Closed parking garages offer overall lighting, but also come with their own sets of things to watch out for. (See sidebar.)
Get your keys out and hold them firmly in your hand before you leave the building. Don’t be fumbling around in the dark looking for your keys in your purse.
If you have a small flashlight with you, so much the better, so you can easily see the keyhole when you get to your car. There are small ones available that fit right on your keychain.
Hold your keys with the longest one pointing out between your index and middle fingers; the rest clenched into your fist. This makes a good emergency makeshift weapon should someone grab you. Go for the face; when you are under attack is no time to worry about being careful or polite.
It's a good idea to also hold them so the remote is positioned under your thumb, so if you see a potential problem, you can hit the car's alarm button.
Common advice says to not park near other vehicles, particularly vans with side-opening doors.

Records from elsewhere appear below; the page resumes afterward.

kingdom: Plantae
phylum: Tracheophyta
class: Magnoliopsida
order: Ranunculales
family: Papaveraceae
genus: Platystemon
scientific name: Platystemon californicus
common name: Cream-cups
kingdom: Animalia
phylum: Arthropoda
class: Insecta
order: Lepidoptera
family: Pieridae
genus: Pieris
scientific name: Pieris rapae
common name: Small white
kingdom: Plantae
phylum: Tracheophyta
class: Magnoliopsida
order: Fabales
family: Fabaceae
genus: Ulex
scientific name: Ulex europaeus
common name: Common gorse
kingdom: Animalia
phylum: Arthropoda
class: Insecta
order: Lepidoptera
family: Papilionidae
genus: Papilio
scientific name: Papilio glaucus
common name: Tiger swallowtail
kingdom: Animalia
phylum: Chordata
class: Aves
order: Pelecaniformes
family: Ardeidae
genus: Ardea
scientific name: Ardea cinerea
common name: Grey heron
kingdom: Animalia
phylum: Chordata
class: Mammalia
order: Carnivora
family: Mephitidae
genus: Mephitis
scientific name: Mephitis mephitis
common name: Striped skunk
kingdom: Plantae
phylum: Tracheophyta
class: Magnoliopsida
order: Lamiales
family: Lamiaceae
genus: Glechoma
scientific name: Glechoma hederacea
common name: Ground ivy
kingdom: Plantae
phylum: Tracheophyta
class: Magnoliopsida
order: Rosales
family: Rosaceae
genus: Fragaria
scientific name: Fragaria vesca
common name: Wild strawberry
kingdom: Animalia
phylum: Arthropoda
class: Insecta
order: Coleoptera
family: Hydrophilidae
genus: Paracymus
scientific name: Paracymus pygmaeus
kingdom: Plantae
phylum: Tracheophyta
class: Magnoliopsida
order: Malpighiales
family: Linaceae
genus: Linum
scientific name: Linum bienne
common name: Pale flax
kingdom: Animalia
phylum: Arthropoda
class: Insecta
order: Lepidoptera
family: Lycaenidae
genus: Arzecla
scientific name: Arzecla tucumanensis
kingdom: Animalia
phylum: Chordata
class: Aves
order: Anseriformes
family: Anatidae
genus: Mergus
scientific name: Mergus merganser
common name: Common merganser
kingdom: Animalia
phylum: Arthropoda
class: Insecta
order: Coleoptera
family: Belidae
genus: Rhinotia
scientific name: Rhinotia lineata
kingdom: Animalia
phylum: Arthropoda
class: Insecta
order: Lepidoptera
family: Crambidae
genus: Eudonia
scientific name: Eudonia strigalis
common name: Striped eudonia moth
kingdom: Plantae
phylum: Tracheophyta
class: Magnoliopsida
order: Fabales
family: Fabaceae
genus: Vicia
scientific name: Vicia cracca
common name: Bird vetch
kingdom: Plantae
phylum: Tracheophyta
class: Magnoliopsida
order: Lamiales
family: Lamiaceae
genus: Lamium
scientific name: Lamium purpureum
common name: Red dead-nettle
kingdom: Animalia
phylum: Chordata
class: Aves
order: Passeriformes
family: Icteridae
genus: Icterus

This is rather useless advice, as you have no control over who parks next to you later on.
However, if there is such a vehicle on your driver’s side when you return, consider getting in on the passenger side instead.
Belt Pouches are a Good Idea
A waist pouch, belt pouch or 'fannypack' such as this is a safer alternative to a standard purse for nighttime use.
Don’t carry your purse over one arm, or dangling in your hand.
Use a bag with a shoulder strap, and carry it slung across your body, on the diagonal, so it is not easily grabbed.
Or, you can use a belt pouch type of bag that fastens around your waist. A swinging purse is an invitation to a thief or mugger.
Be observant. Before you step out of the building’s entry area, look around and see if you see anyone lurking about acting suspiciously.
If you see such activity, immediately go back inside, and ask for a security person to escort you to your vehicle.
Walk with your head held high, and continually scan the area as you are walking. Crooks love people who are not paying attention.
Notice that as you approach your vehicle, the parking lot lighting causes the windows to act as mirrored surfaces.
You can see your own reflection.
Use that to your advantage, to look over your shoulder without turning around, to see if anyone is nearby or approaching your location.
As soon as you get into your car, lock the door.
This is the first thing you should do, before even starting the engine.
Don’t sit there fiddling with things or yakking on the phone!
Start your engine right away, before you even fasten your seatbelt. That way, if someone does approach, looking as if they might try to break a window, you are able to step on it and peel out, leaving them spinning where they stand.
If no one is around, then go ahead and fasten your seatbelt before pulling out.
Take a self-defense class! This is the number one way to feel safe, confident and strong when you are alone at night (or in the daytime).
I encourage this for all women and girls. It builds strength, discipline, self-confidence and is a vital thing to know, not only in case of muggers, but also bullies.
Here, I'm not talking about a 'quickie' self-defense course at a parks and recreational facility for a few weeks; I'm talking about enrolling in an actual self defense school, and making it an ongoing study. Whether you decide on karate, judo, ju-jitsu, or some other form of martial arts, it is important enough that it could save your life or that of a loved one someday.
(Lest you think you could not perform any self-defense moves, please have a look at the video below. I think you'll find you are mistaken!)
Martial Arts are Adaptable for ALL Abilities
I hope you’ve found some useful tips here, and I hope you stay safe always.